Under this line are the records; repeat exactly the lines starting at the one containing "right front paw: (468, 614)" and ending at the one containing "right shoulder: (298, 217)", omitting pictures.
*** Opening of EXTRACTED MATERIAL ***
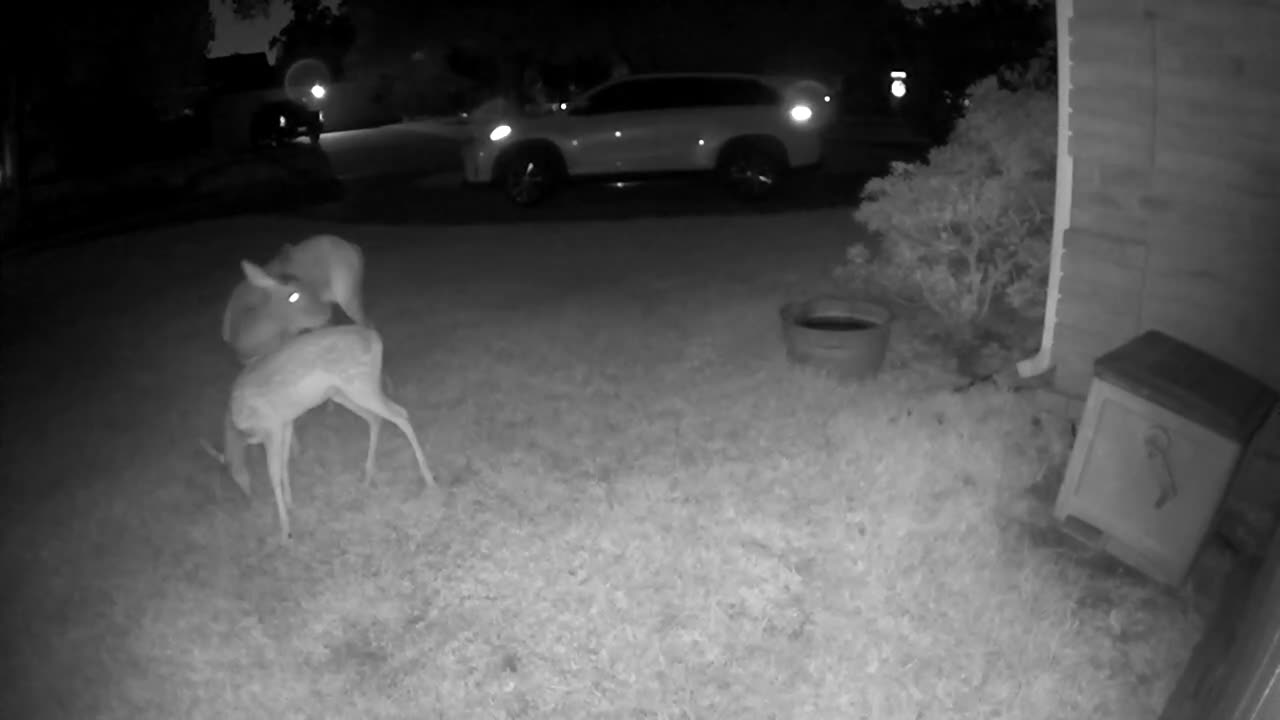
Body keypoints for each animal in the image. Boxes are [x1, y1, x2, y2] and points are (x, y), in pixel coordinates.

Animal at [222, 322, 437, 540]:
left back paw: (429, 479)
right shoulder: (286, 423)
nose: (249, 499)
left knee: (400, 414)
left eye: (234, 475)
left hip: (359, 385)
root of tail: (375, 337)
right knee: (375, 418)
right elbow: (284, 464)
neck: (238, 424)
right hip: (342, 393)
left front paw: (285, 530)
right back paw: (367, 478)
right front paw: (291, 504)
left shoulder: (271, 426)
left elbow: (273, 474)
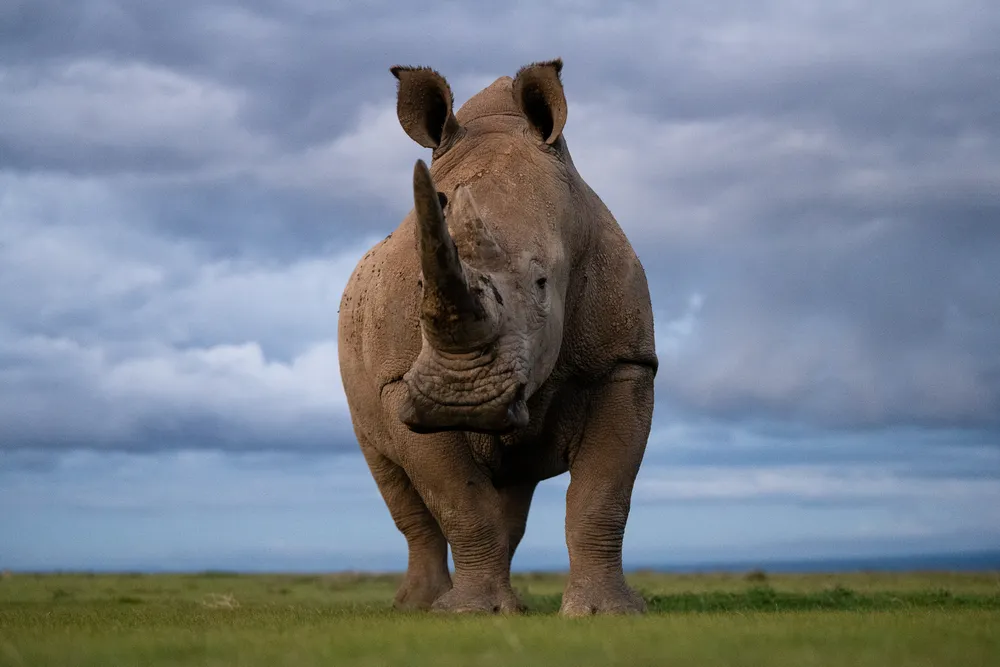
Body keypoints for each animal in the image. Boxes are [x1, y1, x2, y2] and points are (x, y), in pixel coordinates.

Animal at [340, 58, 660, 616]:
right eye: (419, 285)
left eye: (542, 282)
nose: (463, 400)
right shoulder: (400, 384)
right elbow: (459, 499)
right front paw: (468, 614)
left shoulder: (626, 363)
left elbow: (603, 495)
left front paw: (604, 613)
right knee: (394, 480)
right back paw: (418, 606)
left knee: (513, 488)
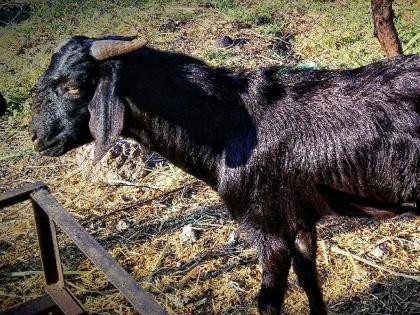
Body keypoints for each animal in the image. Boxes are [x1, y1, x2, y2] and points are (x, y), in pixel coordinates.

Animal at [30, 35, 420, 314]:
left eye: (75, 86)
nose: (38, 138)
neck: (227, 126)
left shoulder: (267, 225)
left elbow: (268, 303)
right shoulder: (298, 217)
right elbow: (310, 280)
*** Close of EXTRACTED MATERIAL ***
__RESULT OF THE EXERCISE__
right front paw: (468, 614)
left shoulder: (626, 363)
left elbow: (603, 495)
left front paw: (604, 613)
right knee: (394, 480)
right back paw: (418, 606)
left knee: (513, 488)
Body keypoints for each animal in the image. Boxes are [x1, y1, x2, y2] and points are (x, y), in pixel coordinates.

Animal at [30, 35, 420, 314]:
left eye: (75, 86)
nose: (38, 138)
neck: (227, 126)
left shoulder: (267, 225)
left elbow: (268, 303)
right shoulder: (298, 217)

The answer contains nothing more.